Based on this disagreement and others Hare and a colleague lobbied a senior editor of Psychological Assessment to get Skeem and Cooke to reexamine their paper, which had already passed peer review, and make revisions. But Hare says the subsequent revisions were minimal, and after consulting with his lawyer he threatened to sue for defamation if the paper was published in its then current form. The APA then appointed a new group of editorial reviewers, who requested additional changes from the authors. "It was [a] shock," Skeem says of Hare's legal threat. "This is not about Professor Hare, and it's only incidentally about the Psychopathy Checklist," she says. "The focus was really on how we could move the field forward." Skeem says she now worries that papers she submits for review will be labeled as biased.

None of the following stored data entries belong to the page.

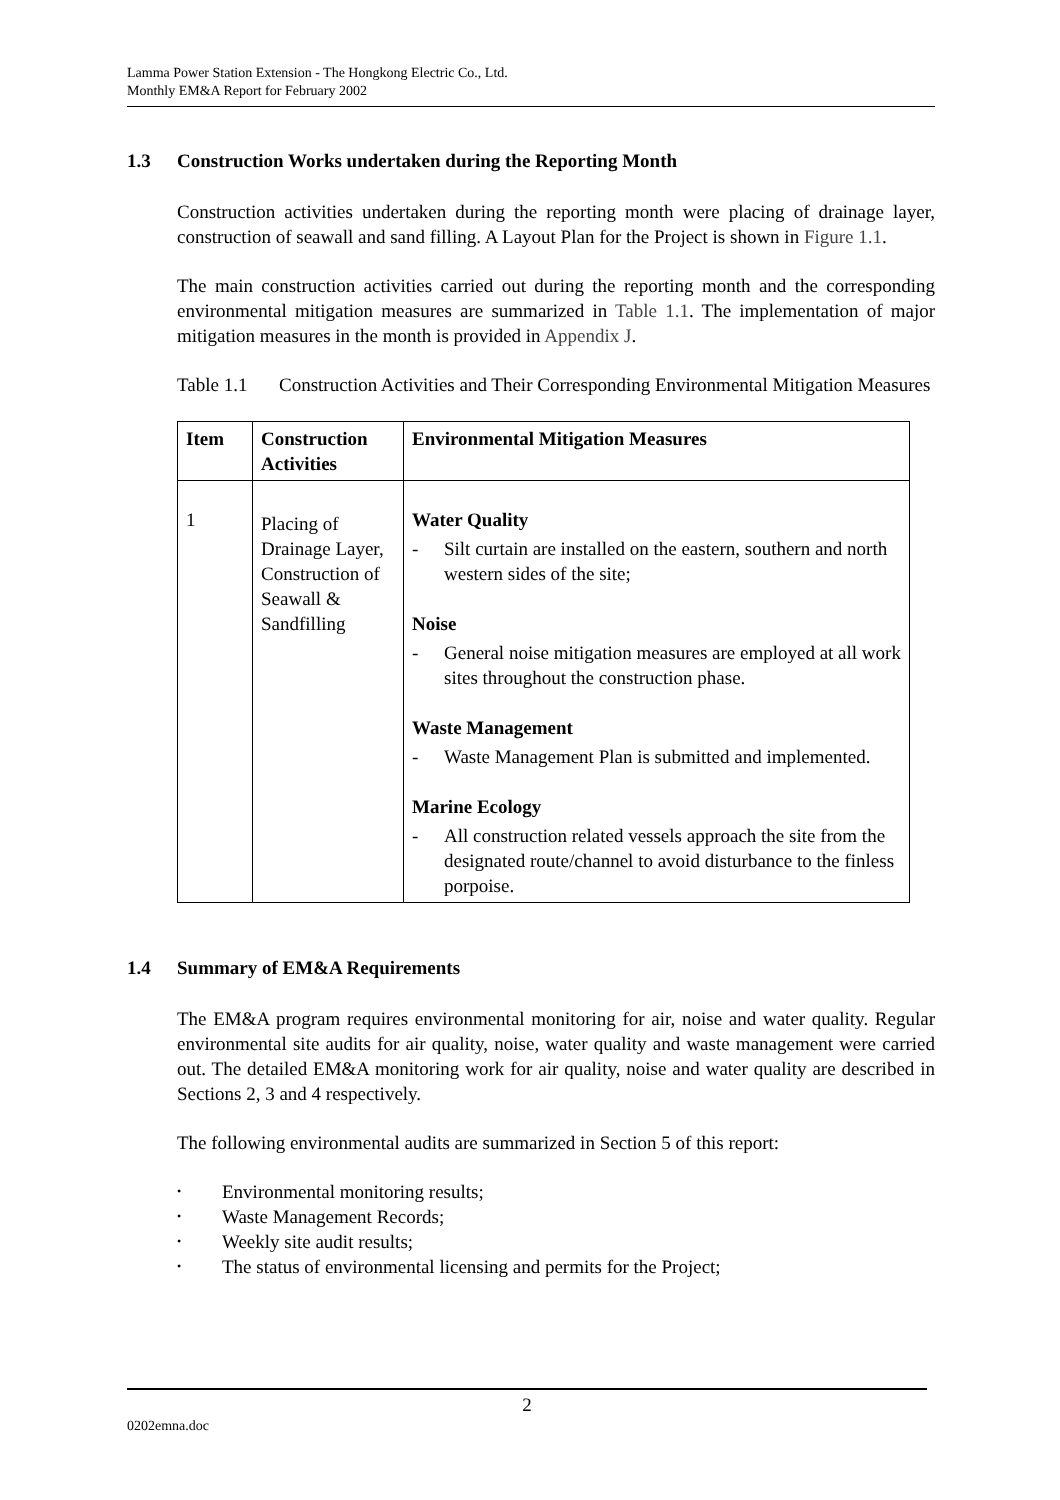Lamma Power Station Extension - The Hongkong Electric Co., Ltd.
Monthly EM&A Report for February 2002
1.3 Construction Works undertaken during the Reporting Month
Construction activities undertaken during the reporting month were placing of drainage layer, construction of seawall and sand filling. A Layout Plan for the Project is shown in Figure 1.1.
The main construction activities carried out during the reporting month and the corresponding environmental mitigation measures are summarized in Table 1.1. The implementation of major mitigation measures in the month is provided in Appendix J.
Table 1.1
Construction Activities and Their Corresponding Environmental Mitigation Measures
| Item | Construction Activities | Environmental Mitigation Measures |
| --- | --- | --- |
| 1 | Placing of Drainage Layer, Construction of Seawall & Sandfilling | Water Quality - Silt curtain are installed on the eastern, southern and north western sides of the site; Noise - General noise mitigation measures are employed at all work sites throughout the construction phase. Waste Management - Waste Management Plan is submitted and implemented. Marine Ecology - All construction related vessels approach the site from the designated route/channel to avoid disturbance to the finless porpoise. |
1.4 Summary of EM&A Requirements
The EM&A program requires environmental monitoring for air, noise and water quality. Regular environmental site audits for air quality, noise, water quality and waste management were carried out. The detailed EM&A monitoring work for air quality, noise and water quality are described in Sections 2, 3 and 4 respectively.
The following environmental audits are summarized in Section 5 of this report:
• Environmental monitoring results;
• Waste Management Records;
• Weekly site audit results;
• The status of environmental licensing and permits for the Project;
2
0202emna.doc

The situation could have been worse: In 2008 the British Chiropractic Association sued U.K. writer Simon Singh for libel after he wrote in the Guardian that the group "happily promotes bogus treatments." Although a judge initially ruled that Singh's words constituted an assertion of fact, which would have made it hard for him to win a trial case, in April 2010 an appeals court found that his statement qualified as "fair comment" and was therefore protected. Back in the academic world APA publisher Gary VandenBos says he has fielded 20 to 30 legal threats similar to the current one in his 25-year tenure. "The APA has always published any article that was challenged," VandenBos says, "but APA…has a responsibility to all parties to evaluate a legal claim."